Part of the exercise was rehearsing how to share information during the crises. At St. Paul's Wellstone Center, about 30 people scurried around a makeshift "joint information center," coordinating communication about the three staged incidents. Many played parts similar to their real-life jobs in public affairs while others assumed fictional roles, such as members of the media.

They worked together to field phone calls, write news releases and scour Twitter, trying to sort out legitimate information from "fake news."

"This is great training for [the spokespeople]," said Steve Davis, chief operating officer of All Hands Consulting, who was working for St. Paul Emergency Management. "You'd rather train on this today than during a real life incident."

On the river

The oil spill — which of course involved no actual oil — occurred when a train car derailed on an Inver Grove Heights railroad bridge. Hours after the 100,000 gallon spill occurred, several dozen people, including representatives from the EPA, the Minnesota Pollution Control Agency and five different railroads, gathered in nearby St. Paul Park to simulate the clean up procedure.

Railroads do ongoing training on how to address these situations, said Amy McBeth, a BNSF Railway spokeswoman, but this exercise was notable because of its large scale.

Crews set up booms — long, buoyant barriers with additional material hanging below — both to contain the spill and to divert it.

"This is an activity … [that] if you don't practice, you're not very good at," said Patrick Brady, BNSF Railway's general director of hazardous materials. "You can't just place boom anywhere."

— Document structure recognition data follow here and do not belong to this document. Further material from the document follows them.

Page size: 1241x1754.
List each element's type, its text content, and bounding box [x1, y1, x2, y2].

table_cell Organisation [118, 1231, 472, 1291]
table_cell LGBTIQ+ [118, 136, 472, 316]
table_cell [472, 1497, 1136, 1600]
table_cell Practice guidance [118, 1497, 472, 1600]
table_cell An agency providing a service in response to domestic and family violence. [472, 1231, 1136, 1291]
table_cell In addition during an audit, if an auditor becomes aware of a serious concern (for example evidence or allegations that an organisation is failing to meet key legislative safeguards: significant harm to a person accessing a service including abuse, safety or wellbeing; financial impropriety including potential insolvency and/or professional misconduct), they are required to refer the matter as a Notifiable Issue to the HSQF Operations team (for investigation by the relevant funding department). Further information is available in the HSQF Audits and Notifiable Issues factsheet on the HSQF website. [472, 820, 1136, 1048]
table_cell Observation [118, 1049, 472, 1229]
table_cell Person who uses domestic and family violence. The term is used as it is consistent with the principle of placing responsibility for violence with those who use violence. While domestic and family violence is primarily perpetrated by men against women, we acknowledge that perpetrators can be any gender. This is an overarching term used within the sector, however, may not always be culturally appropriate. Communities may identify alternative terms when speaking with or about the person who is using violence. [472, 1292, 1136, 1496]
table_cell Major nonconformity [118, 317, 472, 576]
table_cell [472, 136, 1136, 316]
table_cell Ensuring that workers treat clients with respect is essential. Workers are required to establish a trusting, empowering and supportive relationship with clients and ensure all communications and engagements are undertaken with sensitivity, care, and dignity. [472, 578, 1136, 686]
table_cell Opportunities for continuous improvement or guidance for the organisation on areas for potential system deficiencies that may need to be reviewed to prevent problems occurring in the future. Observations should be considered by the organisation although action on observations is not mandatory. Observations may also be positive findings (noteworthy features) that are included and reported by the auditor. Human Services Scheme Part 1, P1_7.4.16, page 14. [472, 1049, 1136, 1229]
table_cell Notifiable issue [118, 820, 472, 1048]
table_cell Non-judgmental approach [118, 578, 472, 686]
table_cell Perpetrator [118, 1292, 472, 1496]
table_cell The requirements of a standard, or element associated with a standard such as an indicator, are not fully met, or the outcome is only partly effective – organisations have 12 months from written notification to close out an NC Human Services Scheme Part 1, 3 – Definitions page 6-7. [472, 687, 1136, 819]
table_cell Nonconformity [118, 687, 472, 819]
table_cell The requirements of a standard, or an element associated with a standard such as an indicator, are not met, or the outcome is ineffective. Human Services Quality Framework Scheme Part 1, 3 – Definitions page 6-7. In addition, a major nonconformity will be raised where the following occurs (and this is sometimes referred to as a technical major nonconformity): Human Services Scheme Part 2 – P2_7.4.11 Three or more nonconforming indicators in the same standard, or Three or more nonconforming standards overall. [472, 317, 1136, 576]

Railroads usually compete with each other, Brady said, but activities like this bring everyone together.

A handful of people headed out in an olive-green johnboat Thursday to watch crews set up the booms. In an actual emergency, officials would be watching for navigational hazards or snagged ropes, said Ben Foster, a fire protection specialist with Minneapolis Fire Inspection Services.

At day's end, Capt. Scott Stoermer, commander of Coast Guard Sector Upper Mississippi River, said the exercises were a success: "It bodes well for emergency response in St. Paul."